- Born: December 8, 1957 (age 68) Dubuque, Iowa, United States
- Occupations: Game designer, editor
- Spouse: Mary Kirchoff (September 1985-)
- Writing career
- Genre: Role-playing games

= Steve Winter (game designer) =

American game designer

Steve Winter (born December 8, 1957) is an American game designer who worked on numerous products for the Dungeons & Dragons fantasy role-playing game, which was originally published by TSR and later Wizards of the Coast.

==Early life==
Winter was born in Dubuque, Iowa on December 8, 1957. Winter attended Catholic school for grade school and high school, and had two years of Catholic college before he transferred to Iowa State University at Ames. “A nun introduced me to the works of J. R. R. Tolkien in high school ... Previously, I had been mostly into historical novels and military history. For the next several years, I read all the fantasy I could get my hands on — but I didn’t enjoy very much of it. I couldn’t find anything with the same sense of humor and style as Tolkien. I also read a lot of science fiction.”

In 1978, while attending college, Winter worked part-time at a department store which carried a few wargames in its small games department. He began playing with the wargame The Russian Campaign by Avalon Hill; “The Russian Campaign intrigued me, so I bought Tobruk, which was the game that changed my life. I played it to death.” At Iowa State University, Winter was majoring in journalism. “I worked on the campus newsletter, which, incidentally, was the seventh largest daily newspaper in Iowa. One day, I was proofreading the classified ad column, and came across an ad for the Iowa State Gamers. I went to their next meeting and was introduced to the D&D game ... From then on, I played all day every Saturday, but I never was one of those 5-hour-a-day,7-day-a-week gamers. The newspaper took up most of my time, and I had my heart set on becoming a journalist.”

==Career==
After graduating, Winter got a job on the Peoria (Ill.) Journal-Star as a city desk reporter. “The first night I was there I covered the first murder in Peoria for over a year. I also covered Reagan’s last campaign appearance in 1980. Then there were less exciting jobs, like covering the Mass Transit Board.” His position with the Peoria Journal Star was a temporary position, and he was laid off after the woman he was substituting for came back from maternity leave. “One day I was in a hobby shop in Peoria, and saw an issue of DRAGON Magazine that mentioned that TSR was looking for editors. I sent my resume, and got an interview. I ended up coming to Lake Geneva three times. The first time, my car broke down, and I had to call and postpone the interview. The second time, everything worked out. But on the third trip, my car broke down again, but I was within five miles of Lake Geneva, so I was able to get it towed in.”

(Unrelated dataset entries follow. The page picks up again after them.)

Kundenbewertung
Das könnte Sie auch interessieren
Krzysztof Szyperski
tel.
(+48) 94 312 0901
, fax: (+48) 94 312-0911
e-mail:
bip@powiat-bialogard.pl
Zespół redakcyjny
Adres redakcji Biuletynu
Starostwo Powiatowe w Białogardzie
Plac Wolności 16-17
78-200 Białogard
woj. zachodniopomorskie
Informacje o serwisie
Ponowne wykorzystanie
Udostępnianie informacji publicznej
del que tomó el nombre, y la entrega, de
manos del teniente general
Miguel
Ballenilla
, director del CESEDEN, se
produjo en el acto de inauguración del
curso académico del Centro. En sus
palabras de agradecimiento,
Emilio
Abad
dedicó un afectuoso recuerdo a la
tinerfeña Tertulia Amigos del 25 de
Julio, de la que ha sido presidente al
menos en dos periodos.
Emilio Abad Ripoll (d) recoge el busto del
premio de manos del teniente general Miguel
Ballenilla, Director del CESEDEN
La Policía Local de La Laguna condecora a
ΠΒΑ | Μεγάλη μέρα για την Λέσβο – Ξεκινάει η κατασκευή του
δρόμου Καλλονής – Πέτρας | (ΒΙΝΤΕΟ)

Winter began with TSR in May 1981 as a Games Editor. In this position, he is credited as the editor of both Star Frontiers boxed games, the Gangbusters games, the 1983 World of Greyhawk revision, and the Top Secret Companion. Winter was promoted to Manager of Game Editors in 1984, and continued working on many different projects in addition to his management duties, including editing half of the book Oriental Adventures. Jeff Grubb and Winter designed the Marvel Super Heroes RPG. He has worked on many game products for the Dungeons & Dragons game since 1981, as a designer, editor, coordinator, and creative director. Some of his works as a game designer include Ruins of Adventure, The Complete Psionics Handbook, the 3rd edition version of Monster Manual II, and Lords of Madness. Winter co-wrote the Dragonlance novel Wanderlust with Mary Kirchoff.

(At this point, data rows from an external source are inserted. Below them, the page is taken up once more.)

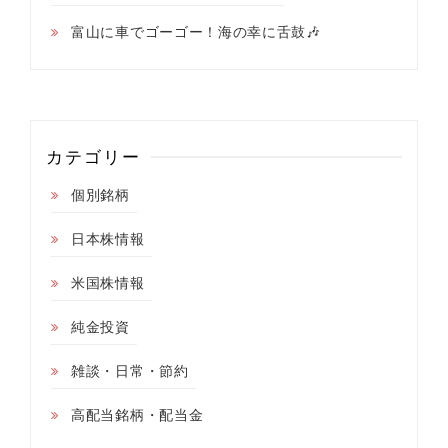
富山に車でゴーゴー！海の幸に舌鼓🎶
カテゴリー
個別銘柄
日本株情報
米国株情報
純金投資
雑談・日常・節約
高配当銘柄・配当金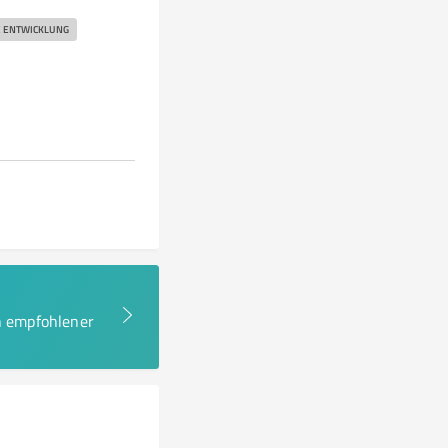
E ENTWICKLUNG
en empfohlener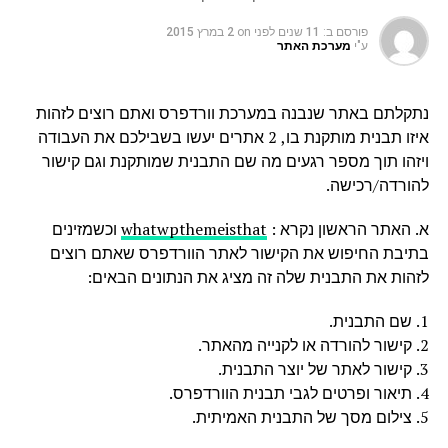
פורסם ב:
11 שנים לפני
on
2 במרץ 2015
ע"י
מערכת האתר
נתקלתם באתר שנבנה במערכת וורדפרס ואתם רוצים לזהות
איזו תבנית מותקנת בו, 2 אתרים יעשו בשבילכם את העבודה
ויזהו תוך מספר רגעים מה שם התבנית שמותקנת וגם קישור
להורדה/רכישה.
א. האתר הראשון נקרא :
whatwpthemeisthat
וכשמזינים
בתיבת החיפוש את הקישור לאתר הוורדפרס שאתם רוצים
לזהות את התבנית שלה זה מציג את הנתונים הבאים:
1. שם התבנית.
2. קישור להורדה או לקנייה מהאתר.
3. קישור לאתר של יוצר התבנית.
4. תיאור ופרטים לגבי תבנית הוורדפרס.
5. צילום מסך של התבנית האמיתית.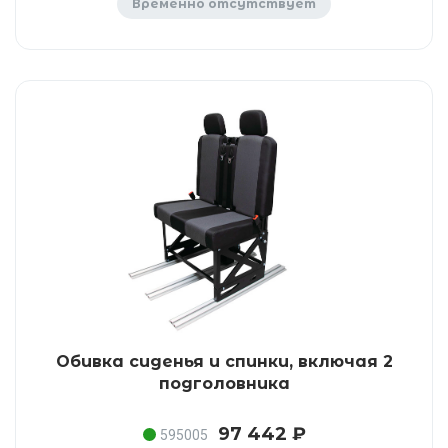
Временно отсутствует
Обивка сиденья и спинки, включая 2
подголовника
97 442 ₽
595005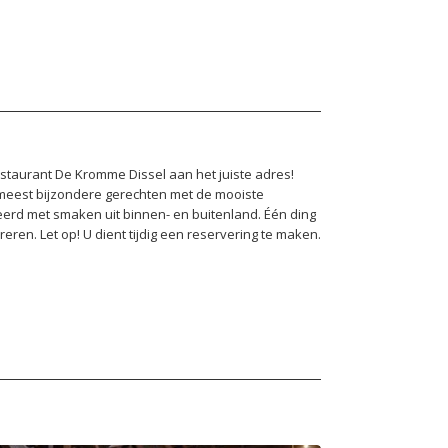
restaurant De Kromme Dissel aan het juiste adres!
 meest bijzondere gerechten met de mooiste
teerd met smaken uit binnen- en buitenland. Één ding
eren. Let op! U dient tijdig een reservering te maken.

Winter ran annual miniatures events at the Gen Con game convention, including the Car Wars “Lake Geneva Death Rally” series. Winter wrote "The Art of Three-Dimensional Gaming" booklet for the Battlesystem Fantasy Combat Supplement. Winter designed and developed an SPI game, Sniper Patrol, combining and expanding the older Sniper and Patrol games. Winter, with Jim Ward, David Cook, and Mike Breault, also co-wrote the adventure scenario that was adapted into the game Pool of Radiance.
Winter later worked as a producer for Wizards of the Coast's D&D and D&D Miniatures websites. He left Wizards of the Coast on December 14, 2011.

==Personal life==
In September 1985, Winter married Mary Kirchoff, who had been a member of Dragon magazine's editorial staff and editor of the Polyhedron Newszine. The couple had an Irish setter named Hannibal.